For years, the oil pressure gauge in my 68 J-code XR7 always seemed to start at about 50 psi cold and then drop to halfway between the 25 and 50 markings when warm. As I was driving, I could watch the needle move back toward the 50 mark as RPM increased. But for the last month or so, I’ve noticed that the needle now starts out at the halfway point when cold, then drops to 25 psi when warm. Also, now the needle barely moves in response to engine RPM. I know these gauges are notoriously inaccurate and that I need to install a trusted mechanical gauge to see what’s really happening, but is this something I should be worried about at all? The motor runs fine, temp stays cool and I can’t hear any knocking, clicking, rattling, etc. On my most recent long distance trips, she burned only about a 1/2 quart of oil over the course of about 2000 miles. The oil looks clean and does not smell of gasoline. The only thing I did differently with the last oil change (about a month ago) was to add some of that zinc additive stuff.
First some basic questions.
What oil (brand, weight etc) is in the engine and is it the same exactly as you were running before the oil change?
Did you change the filter and did you use a different filter? What filter are you using (brand, number etc) and if different what was the previous one?
Exactly what was the additive you put in (brand, number etc)?
My 68 XR7 had a bad oil pressure gauge for 18 years! I replaced the pressure switch on the engine many years ago to see if that would solve the problem…to no avail. Checked the pressure with a mechanical gauge and the pressure was fine. My guage read 10 psi when cold and zero when warn.

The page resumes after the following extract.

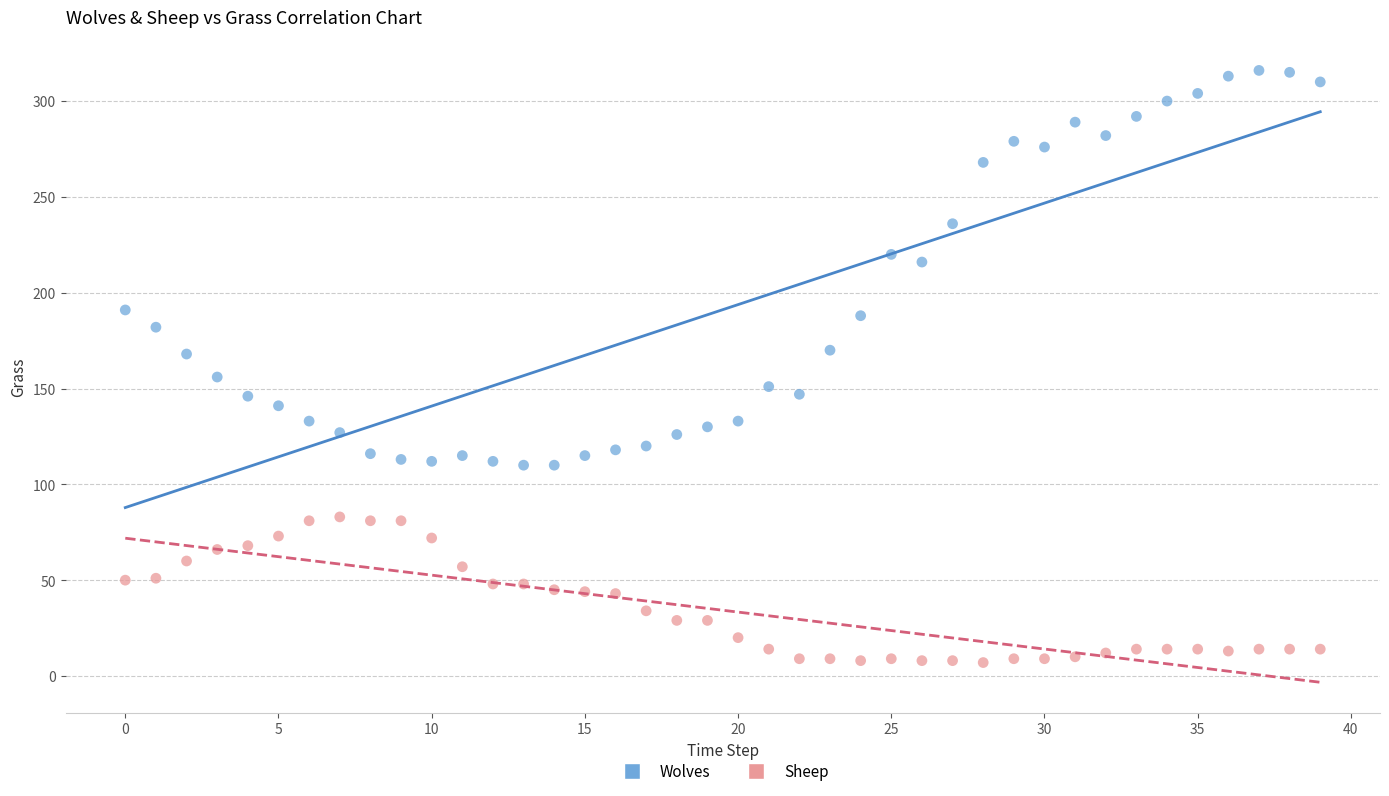

Which series contains the highest Y value?

Wolves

I just recently changed out the motor and got a used replacement oil pressure gauge from WCCC and when I fired up the motor the pressure was good (over 40 psi) until I ran the motor for about 10 hours. Then the gauge showed zero again. What I foubd was that a piece of teflon tape got into the hole on the switch to tell the gauge how to move the needle through the resistance of the switch. Just a thought…don’t rule out the basics!! Including the wire connections on the switch and the gauge.

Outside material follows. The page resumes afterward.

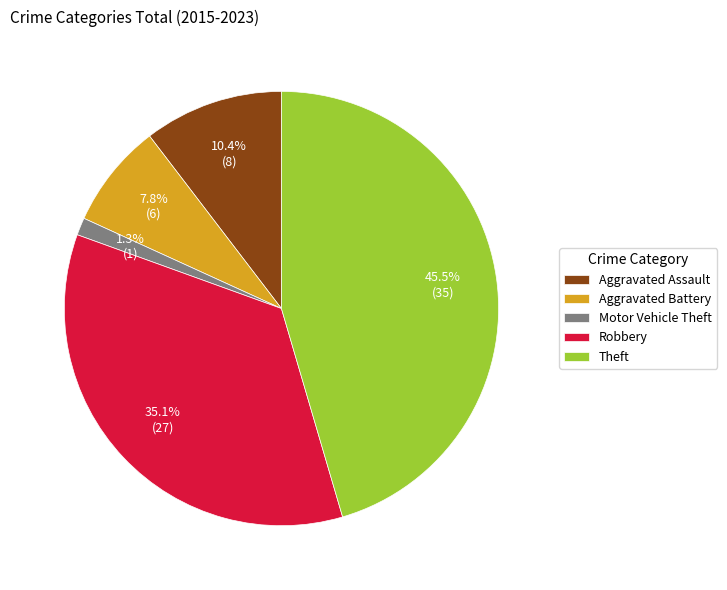

Between Aggravated Battery and Aggravated Assault, which is larger?

Aggravated Assault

This is frustrating! I tried to take the sending unit off so I could hook up a mechanical gauge and managed to round off the hex part. No problem, I thought, I’ll just unscrew the whole extension/sending unit together. Wrong–because of the angle of the sending unit, I could only turn it a quarter turn then it hits the filter. I guess I’ll just wait until it’s time for an oil change and have at it when the filter is not in the way.
For what it’s worth, the last oil change went from 10w-30 to 10w-40. I think the zinc additive was STP brand but I’m not 100% certain. I always use motorcraft filters.
Last night I noticed light shining in the glove box and found that one of the oil gauge lights had fallen out of the housing. I know that these gauges operate by heat and so I wonder if the extra cooling from the open hole could cause a lower reading?
The lights in the guages are just lights to see the guages in low light situations. They have nothing to do with the operation of the guage. The guage reading increases as the electrical resistance of the sending unit decreases from the oil pushing against the sending unit internals.
I had a 68 XR-7 that the oil gauge never went above 25 and hung around 0 when idle and hot. A 67 std. that had a flickering oil light at idle. These cars were work/winter cars so I wasn’t to concerned. I was curious enough to drop the oil pans on both and found the oil pickup screens were mostly plugged with goo. Probably poor oil change schedule over the years. Cleaning the screen on the 68 brought the gauge up to between 25/50 and never went to 0 again. The 67 had over 100k miles so I replaced the oil pump while I was in there. The light never flickered again.
Sending unit was the culprit. All is well again with my oil pressures.